Top UN envoy for Iraq arrives on first visit, calls for end to fighting in Najaf13 August 2004 The top United Nations envoy for Iraq arrived in Baghdad today for his first visit since his appointment last month to oversee what Security Council resolutions have called the world body's vital role in rehabilitating the war-torn country.
Secretary-General Kofi Annan's Special Representative Ashraf Jehangir Qazi immediately went into meetings with the top interim leaders and reiterated calls for a peaceful solution to the fighting currently raging in the holy Shiite Muslim city of Najaf.

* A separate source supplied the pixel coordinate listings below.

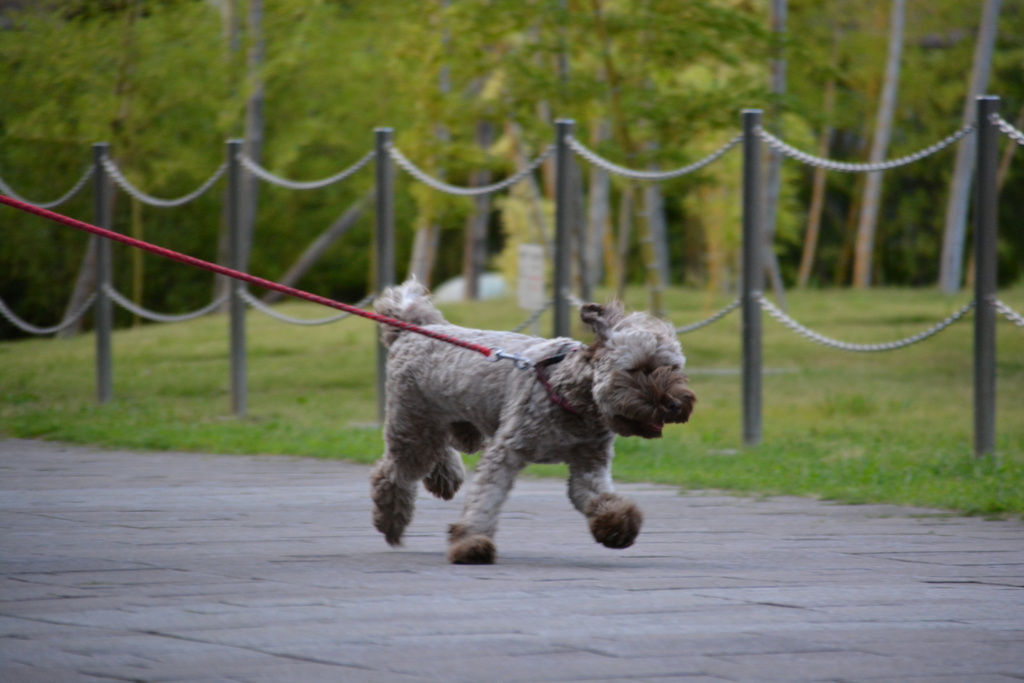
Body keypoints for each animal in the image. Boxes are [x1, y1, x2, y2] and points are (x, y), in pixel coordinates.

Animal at [370, 280, 696, 565]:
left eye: (673, 368)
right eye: (641, 369)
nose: (676, 404)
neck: (572, 397)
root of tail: (415, 330)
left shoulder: (589, 464)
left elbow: (598, 497)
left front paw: (617, 527)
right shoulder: (505, 454)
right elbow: (485, 500)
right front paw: (471, 543)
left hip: (460, 426)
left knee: (440, 450)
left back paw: (444, 477)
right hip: (414, 425)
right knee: (391, 473)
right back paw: (391, 522)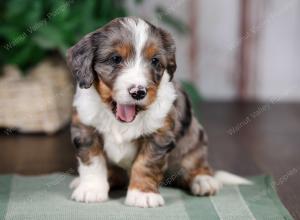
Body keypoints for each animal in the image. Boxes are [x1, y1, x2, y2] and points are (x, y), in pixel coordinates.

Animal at [66, 16, 251, 208]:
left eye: (155, 61)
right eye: (115, 58)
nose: (139, 92)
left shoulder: (159, 134)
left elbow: (145, 164)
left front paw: (142, 194)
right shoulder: (86, 128)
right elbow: (93, 162)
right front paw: (91, 189)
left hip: (194, 140)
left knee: (196, 166)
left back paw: (204, 181)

Mr. Qazi is to attend the upcoming National Conference of representative Iraqis, which is to choose a body to monitor the work of the interim government. The conference was postponed for two weeks at the end of last month at the suggestion of UN officials to allow time to include more participants.
He reiterated the UN's commitment to help Iraq in the political transition towards a constitutional democracy by the end of 2005 and said the National Conference had to be as "inclusive of the range of Iraqi opinion as possible in order for its outcome to have maximum credibility among the Iraqi people," his spokesman said in a statement.

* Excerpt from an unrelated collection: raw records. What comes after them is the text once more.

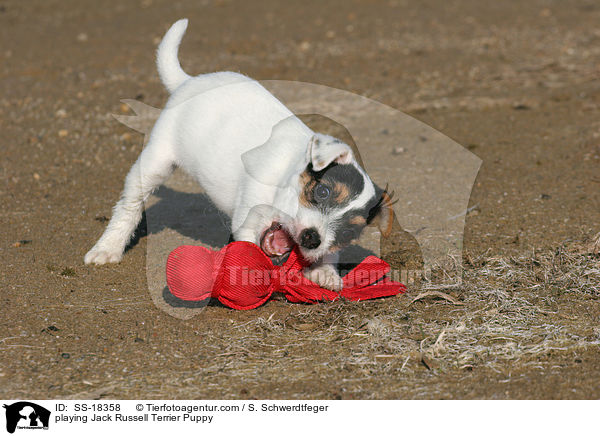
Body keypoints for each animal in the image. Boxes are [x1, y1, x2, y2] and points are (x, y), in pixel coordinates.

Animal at [84, 18, 394, 290]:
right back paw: (107, 248)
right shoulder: (248, 223)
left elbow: (327, 254)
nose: (311, 238)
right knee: (129, 206)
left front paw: (326, 273)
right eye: (323, 192)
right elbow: (251, 254)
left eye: (348, 232)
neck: (282, 180)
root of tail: (189, 81)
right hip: (155, 161)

Accompanied by a small team Mr. Qazi met with Iraqi President Ghazi Al Yawer and Prime Minister Iyad Allawi, who called for the UN to encourage national dialogue and highlighted the country's need for "UN good offices in both the political and economic fields," spokesman Nejib Friji added.
With regard to the fighting and loss of life in Najaf, Mr. Qazi reiterated Mr. Annan's call "for peaceful settlement, the urgent need to prevent and avoid the loss of human life and respect for international humanitarian law including access for wounded to medical assistance." The need for maintaining an appropriate climate for a successful national conference was also stressed, Mr. Friji said.
Mr. Qazi's arrival follows by a day the Security Council's unanimous renewal for a further year of the UN Assistance Mission for Iraq (UNAMI), whose tasks include coordinating various humanitarian operations and helping the war-torn country to organize elections by the end of January and draft a new constitution.
Mr. Annan has stressed that staff security remains an overriding constraint for all UN operations in Iraq after he withdrew international staff in the wake of last August's terrorist bomb attack on UN offices in Baghdad that killed his then Special Representative Sergio Vieira de Mello and 21 others.